-- THE PROBLEM --
Wherever the word "camera" appears in the entries, copy the whole line.

-- THE RECORDS --

*** Block opens ***

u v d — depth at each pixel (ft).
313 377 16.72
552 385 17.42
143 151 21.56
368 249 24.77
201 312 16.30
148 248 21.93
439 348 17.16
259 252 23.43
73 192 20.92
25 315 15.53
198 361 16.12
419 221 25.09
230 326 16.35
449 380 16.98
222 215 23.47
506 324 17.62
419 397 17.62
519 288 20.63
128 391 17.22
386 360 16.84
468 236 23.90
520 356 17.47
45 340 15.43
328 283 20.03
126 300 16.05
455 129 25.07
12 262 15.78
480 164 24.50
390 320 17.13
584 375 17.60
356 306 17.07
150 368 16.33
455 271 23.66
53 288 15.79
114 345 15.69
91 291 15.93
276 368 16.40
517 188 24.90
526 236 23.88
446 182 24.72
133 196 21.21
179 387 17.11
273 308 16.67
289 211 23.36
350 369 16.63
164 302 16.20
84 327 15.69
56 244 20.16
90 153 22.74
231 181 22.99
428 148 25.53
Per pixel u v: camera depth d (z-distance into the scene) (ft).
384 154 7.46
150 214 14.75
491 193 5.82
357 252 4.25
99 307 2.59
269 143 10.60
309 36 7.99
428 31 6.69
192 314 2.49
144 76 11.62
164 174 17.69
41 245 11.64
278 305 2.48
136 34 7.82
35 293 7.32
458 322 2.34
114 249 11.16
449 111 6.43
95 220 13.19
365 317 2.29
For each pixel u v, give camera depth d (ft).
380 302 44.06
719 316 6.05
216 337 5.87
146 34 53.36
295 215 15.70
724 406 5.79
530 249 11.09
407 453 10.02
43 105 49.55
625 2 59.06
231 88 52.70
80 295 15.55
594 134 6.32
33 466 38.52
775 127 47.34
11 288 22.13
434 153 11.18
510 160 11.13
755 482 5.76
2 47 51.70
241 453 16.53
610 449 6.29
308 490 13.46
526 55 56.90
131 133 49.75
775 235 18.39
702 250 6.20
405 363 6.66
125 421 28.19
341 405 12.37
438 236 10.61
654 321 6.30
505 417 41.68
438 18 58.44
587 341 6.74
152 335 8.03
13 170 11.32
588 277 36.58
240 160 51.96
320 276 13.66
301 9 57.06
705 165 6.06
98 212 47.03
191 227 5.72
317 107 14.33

*** Block closes ***

-- SOLVED PROBLEM --
Per pixel u v: camera depth d (z-distance into the scene) (ft).
For each pixel u v, give camera depth d (ft).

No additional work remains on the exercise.